→ Task to complete
Within the lines below, find those that hold the string "container" and copy each one.

[Recorded data]
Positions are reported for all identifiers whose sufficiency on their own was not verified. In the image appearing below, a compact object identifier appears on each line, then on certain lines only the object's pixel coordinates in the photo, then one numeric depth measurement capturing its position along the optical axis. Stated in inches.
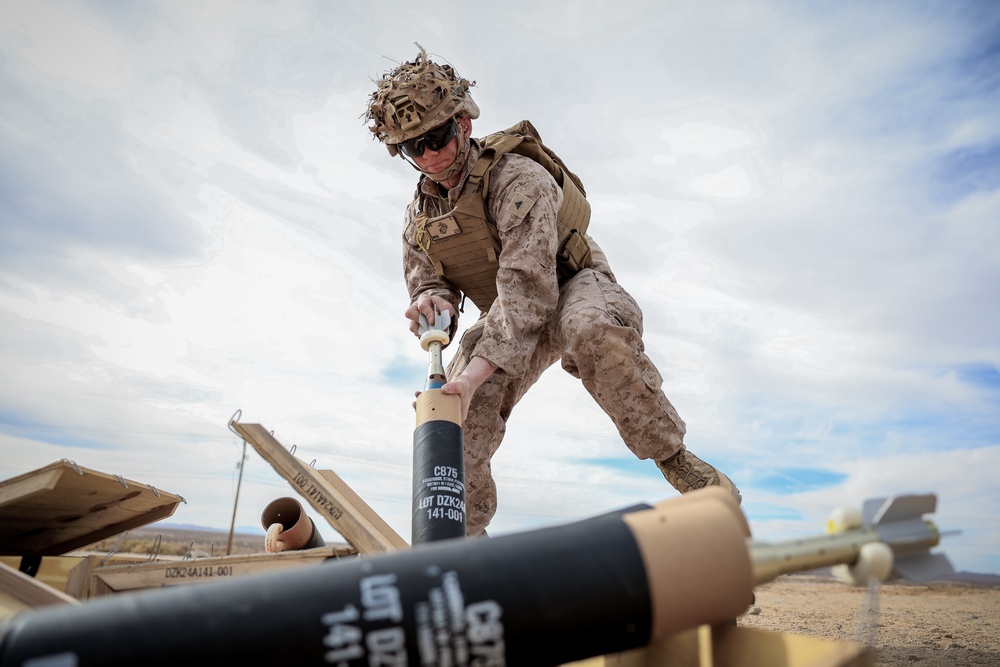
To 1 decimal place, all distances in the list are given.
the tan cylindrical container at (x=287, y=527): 118.5
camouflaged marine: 137.7
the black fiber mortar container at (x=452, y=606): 34.0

→ Solution
the tan cylindrical container at (x=287, y=527): 118.5
the black fiber mortar container at (x=452, y=606): 34.0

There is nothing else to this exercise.